## Dataset items
..........

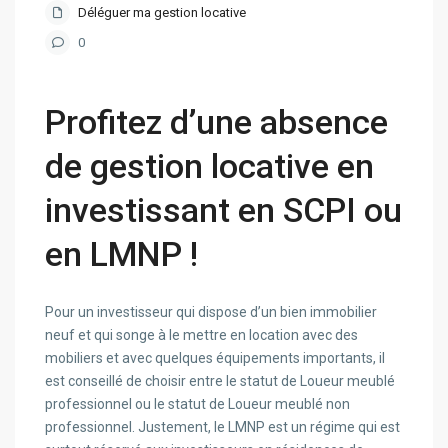
Déléguer ma gestion locative
0
Profitez d’une absence
de gestion locative en
investissant en SCPI ou
en LMNP !
Pour un investisseur qui dispose d’un bien immobilier
neuf et qui songe à le mettre en location avec des
mobiliers et avec quelques équipements importants, il
est conseillé de choisir entre le statut de Loueur meublé
professionnel ou le statut de Loueur meublé non
professionnel. Justement, le LMNP est un régime qui est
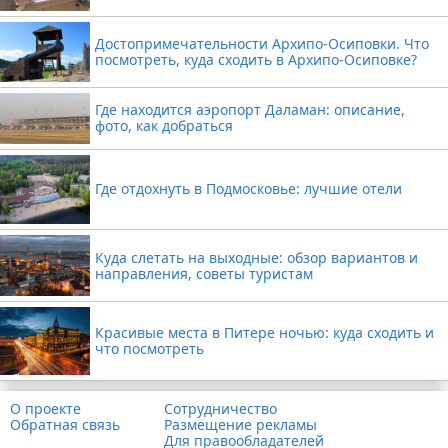
Достопримечательности Архипо-Осиповки. Что
посмотреть, куда сходить в Архипо-Осиповке?
Где находится аэропорт Даламан: описание,
фото, как добраться
Где отдохнуть в Подмосковье: лучшие отели
Куда слетать на выходные: обзор вариантов и
направления, советы туристам
Красивые места в Питере ночью: куда сходить и
что посмотреть
О проекте
Сотрудничество
Обратная связь
Размещение рекламы
Для правообладателей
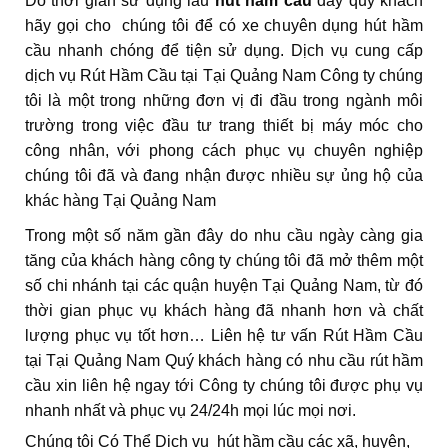
Do thời gian sử dụng lâu
hút hầm cầu
đầy quý khách
hãy gọi cho chúng tôi để có xe chuyên dụng hút hầm
cầu nhanh chóng để tiện sử dụng. Dịch vụ cung cấp
dịch vụ Rút Hầm Cầu tại Tại Quảng Nam Công ty chúng
tôi là một trong những đơn vị đi đầu trong ngành môi
trường trong việc đầu tư trang thiết bị máy móc cho
công nhân, với phong cách phục vụ chuyên nghiệp
chúng tôi đã và đang nhận được nhiều sự ủng hộ của
khác hàng Tại Quảng Nam
Trong một số năm gần đây do nhu cầu ngày càng gia
tăng của khách hàng công ty chúng tôi đã mở thêm một
số chi nhánh tại các quận huyện Tại Quảng Nam, từ đó
thời gian phục vụ khách hàng đã nhanh hơn và chất
lượng phục vụ tốt hơn… Liên hệ tư vấn Rút Hầm Cầu
tại Tại Quảng Nam Quý khách hàng có nhu cầu rút hầm
cầu xin liên hệ ngay tới Công ty chúng tôi được phụ vụ
nhanh nhất và phục vụ 24/24h mọi lúc mọi nơi.
Chúng tôi Có Thể Dịch vụ hút hầm cầu các xã, huyện,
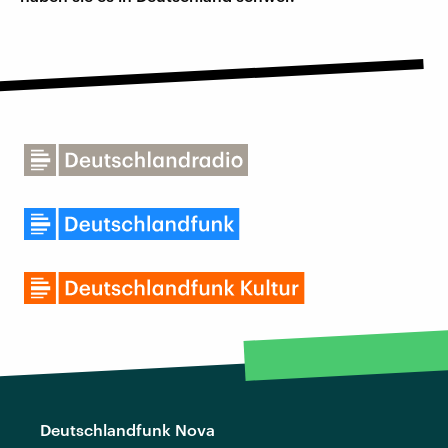
Deutschlandfunk Nova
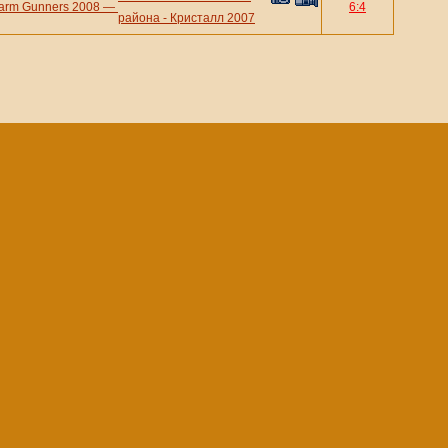
arm Gunners 2008
—
6:4
района - Кристалл 2007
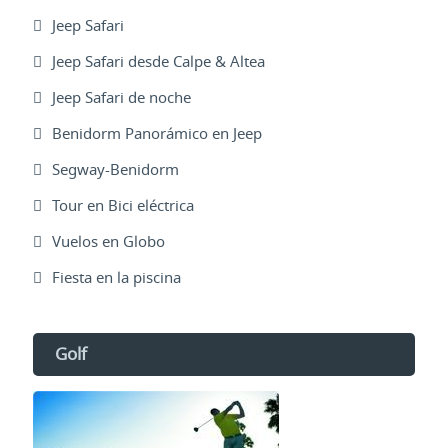
Jeep Safari
Jeep Safari desde Calpe & Altea
Jeep Safari de noche
Benidorm Panorámico en Jeep
Segway-Benidorm
Tour en Bici eléctrica
Vuelos en Globo
Fiesta en la piscina
Golf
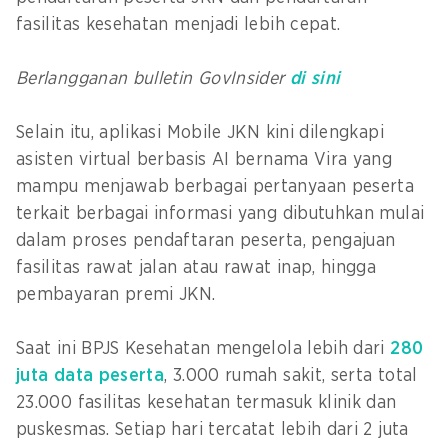
fasilitas kesehatan menjadi lebih cepat.
Berlangganan bulletin GovInsider
di sini
Selain itu, aplikasi Mobile JKN kini dilengkapi
asisten virtual berbasis AI bernama Vira yang
mampu menjawab berbagai pertanyaan peserta
terkait berbagai informasi yang dibutuhkan mulai
dalam proses pendaftaran peserta, pengajuan
fasilitas rawat jalan atau rawat inap, hingga
pembayaran premi JKN.
Saat ini BPJS Kesehatan mengelola lebih dari
280
juta data peserta
, 3.000 rumah sakit, serta total
23.000 fasilitas kesehatan termasuk klinik dan
puskesmas. Setiap hari tercatat lebih dari 2 juta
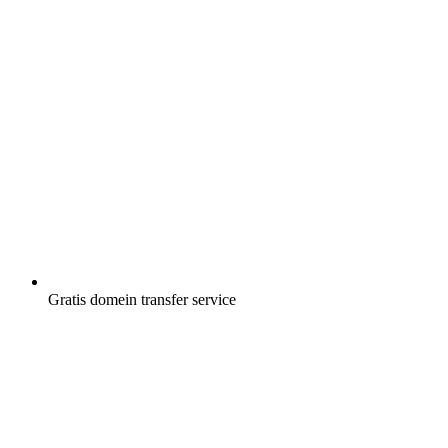
Gratis
domein transfer service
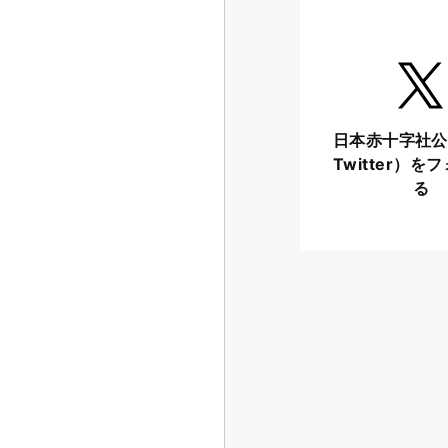
日本赤十字社公
Twitter）を
る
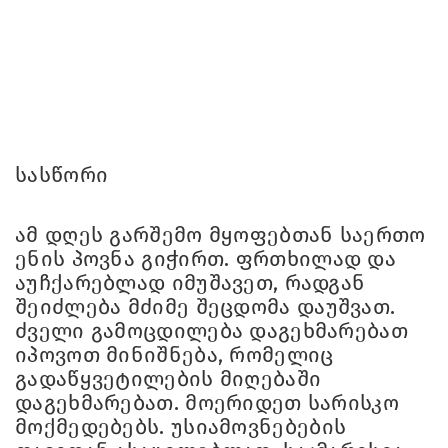
სასწორი
ამ დღეს გარშემო მყოფებთან საერთო
ენის პოვნა გიჭირთ. ფრთხილად და
აუჩქარებლად იმუშავეთ, რადგან
შეიძლება მძიმე შეცდომა დაუშვათ.
ძველი გამოცდილება დაგეხმარებათ
იპოვოთ მინიშნება, რომელიც
გადაწყვეტილების მიღებაში
დაგეხმარებათ. მოერიდეთ სარისკო
მოქმედებებს. უსიამოვნებების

..........

## INSTRUCTIONS TO FOLLOW
How many lines in the records contain the string "thời", with case taken into account? Reply with the number alone.

## REPLY TO THE EXERCISE
2